トレーサビリティについては、高水準である91%を維持しましたが、Tebma-Kandu協同組合や、Tebma-Kanduの原則に従って操業しているパートナーに由来する総量は、収穫量が少なかったため確認できませんでした。
2024 年度からは新たなKPIを導入しました。シアの収穫と活動は季節的なものであるため、協同組合にとって、倉庫は他の物流ビジネスの可能性のために自由に利用できます。そのため、2030年度までに、Tebma-Kandu協同組合の代替収入のための、当社グループ寄贈倉庫活用比率80%を追加しています。
なおTebma-Kanduプログラムの登録協同組合との連携はより緊密となり良好です。将来の可能性や協同組合の在り方について議論を行っており、このプログラムへ参加を希望する女性グループも増加しています。
Next Step
2025年度は、Tebma-Kanduプログラムに参加する協同組合の数を100まで拡大し、以下の2025年度目標に取り組んでいきます。
- 6,000本/年の植樹
- 地域レベルまでのトレーサビリティ:2025 年度末までに70%
- Tebma-Kanduプログラムとその原則に従って活動するパートナーからのシアカーネル調達比率:30%
またワシントンに本部を置くIFPRI(国際食料政策研究所)は、Tebma-Kanduプログラムの活動に注目しており、Tebma Kanduの協同組合に、効率改善と付加価値向上のためのイノベーションとしてのツールや物流手段を提供し、さまざまな福祉改善効果を生み出すことを期待して、一定期間プログラムに関与することを決定しています。

Tebma-Kandu女性協同組合との話し合いの様子
具体的な取り組み
外部団体との協業
フジ オイル ガーナは、2013年からGlobal Shea Alliance(GSA)、2015年からShea Network Ghanaに参画しています。
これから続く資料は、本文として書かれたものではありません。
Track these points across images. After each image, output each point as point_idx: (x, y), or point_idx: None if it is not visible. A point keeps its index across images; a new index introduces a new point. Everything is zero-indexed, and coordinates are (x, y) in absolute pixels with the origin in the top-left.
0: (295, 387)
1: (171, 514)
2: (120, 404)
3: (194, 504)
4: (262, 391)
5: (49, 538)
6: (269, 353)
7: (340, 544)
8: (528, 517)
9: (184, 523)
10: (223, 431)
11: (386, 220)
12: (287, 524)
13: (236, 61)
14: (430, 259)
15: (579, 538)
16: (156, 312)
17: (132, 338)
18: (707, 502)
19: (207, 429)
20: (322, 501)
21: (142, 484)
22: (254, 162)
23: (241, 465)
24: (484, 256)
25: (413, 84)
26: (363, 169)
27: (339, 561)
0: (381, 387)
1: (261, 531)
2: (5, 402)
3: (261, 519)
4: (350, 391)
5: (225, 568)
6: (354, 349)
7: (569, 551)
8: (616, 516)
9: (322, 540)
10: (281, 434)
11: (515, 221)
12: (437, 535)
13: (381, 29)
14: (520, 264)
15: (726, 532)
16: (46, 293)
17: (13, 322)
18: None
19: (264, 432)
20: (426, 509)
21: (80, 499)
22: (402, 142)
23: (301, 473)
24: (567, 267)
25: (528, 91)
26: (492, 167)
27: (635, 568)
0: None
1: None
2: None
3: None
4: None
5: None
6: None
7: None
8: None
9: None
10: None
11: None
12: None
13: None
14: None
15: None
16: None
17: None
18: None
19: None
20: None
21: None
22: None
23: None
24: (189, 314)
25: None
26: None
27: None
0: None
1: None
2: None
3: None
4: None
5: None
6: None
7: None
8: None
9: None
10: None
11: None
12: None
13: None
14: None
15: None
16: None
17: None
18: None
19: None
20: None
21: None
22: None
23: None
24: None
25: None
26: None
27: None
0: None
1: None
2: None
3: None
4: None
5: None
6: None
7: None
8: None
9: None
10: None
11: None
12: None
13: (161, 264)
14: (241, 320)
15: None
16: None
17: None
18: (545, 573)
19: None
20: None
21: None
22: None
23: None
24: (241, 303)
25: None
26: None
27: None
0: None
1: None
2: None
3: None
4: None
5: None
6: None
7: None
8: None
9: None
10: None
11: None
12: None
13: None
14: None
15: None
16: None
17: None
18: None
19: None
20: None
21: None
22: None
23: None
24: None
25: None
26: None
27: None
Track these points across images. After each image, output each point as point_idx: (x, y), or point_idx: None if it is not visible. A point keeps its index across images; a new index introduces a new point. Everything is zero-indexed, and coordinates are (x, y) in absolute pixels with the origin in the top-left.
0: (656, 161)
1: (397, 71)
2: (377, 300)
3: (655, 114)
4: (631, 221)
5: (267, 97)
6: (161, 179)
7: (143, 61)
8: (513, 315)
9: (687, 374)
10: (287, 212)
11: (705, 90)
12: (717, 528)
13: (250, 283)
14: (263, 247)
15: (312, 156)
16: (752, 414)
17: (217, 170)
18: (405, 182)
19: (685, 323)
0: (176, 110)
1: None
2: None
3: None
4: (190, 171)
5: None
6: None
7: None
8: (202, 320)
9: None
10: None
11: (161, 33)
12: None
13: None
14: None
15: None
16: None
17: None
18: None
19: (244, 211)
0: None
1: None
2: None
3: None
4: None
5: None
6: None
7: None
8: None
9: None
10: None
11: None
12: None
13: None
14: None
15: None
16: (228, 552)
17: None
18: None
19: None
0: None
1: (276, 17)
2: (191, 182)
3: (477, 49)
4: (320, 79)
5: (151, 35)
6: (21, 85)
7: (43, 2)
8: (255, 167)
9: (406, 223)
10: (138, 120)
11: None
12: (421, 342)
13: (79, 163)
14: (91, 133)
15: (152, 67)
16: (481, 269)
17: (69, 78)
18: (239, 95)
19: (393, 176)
主な活動内容は以下のとおりです。
- シアカーネルを保管し、そのほかの収入を創出するための倉庫の提供
- 女性のためのビジネス研修
- シア製品の国際展開
- 労働安全衛生イニシアチブ
- 緑地保全管理の研修
- 植林資材の研究開発
- 緑地保全に関する試験的なプロジェクト
フジ ヨーロッパ アフリカは、オランダ政府の資金提供によるコンソーシアム「シアサプライチェーンにおける児童労働デューデリジェンス・プロジェクト」に参画しています。このプロジェクトの目的は、シアカーネルのサプライチェーンにおける児童労働リスクを低減することであり、他の業界関係者と協働しています。
シアの木の生息域内の緑地保全(対象地域:ガーナ)
ガーナ北部では、土地開墾のために、シアの木が深刻なペースで伐採されています。また、木炭利用のための伐採も増加傾向にあります。
2024年度は地元企業であるEco Restoreと連携し、シアや郷土樹木の苗木を7,018本植えました。
苗木の生存率を向上させるには、管理をする女性たちに適切な栽培技術を教えることが重要です。2025年度には植林を6,000本とし、植林だけでなく、研修も実施する予定です。なおこれまでの苗木の生存率は非常に高いことを確認しています。

苗木の世話の研修の様子
エネルギー転換による環境負荷低減(対象地域:ガーナ)
フジ オイル ガーナは、シアカーネルやシアバター加工時のCO2排出や廃棄物を削減するため、シアバター生産過程で排出される搾油後の油粕(ミール)等副産物の一部を燃料化するなど、生産に使用するエネルギーを鉱物油から非化石燃料へ転換しています。また、副産物の燃料利用は、薪の使用量削減による森林破壊の減少や節水、エネルギーコストの削減にもつながります。同社では工場で使用する非化石エネルギー比率100%を目標としています。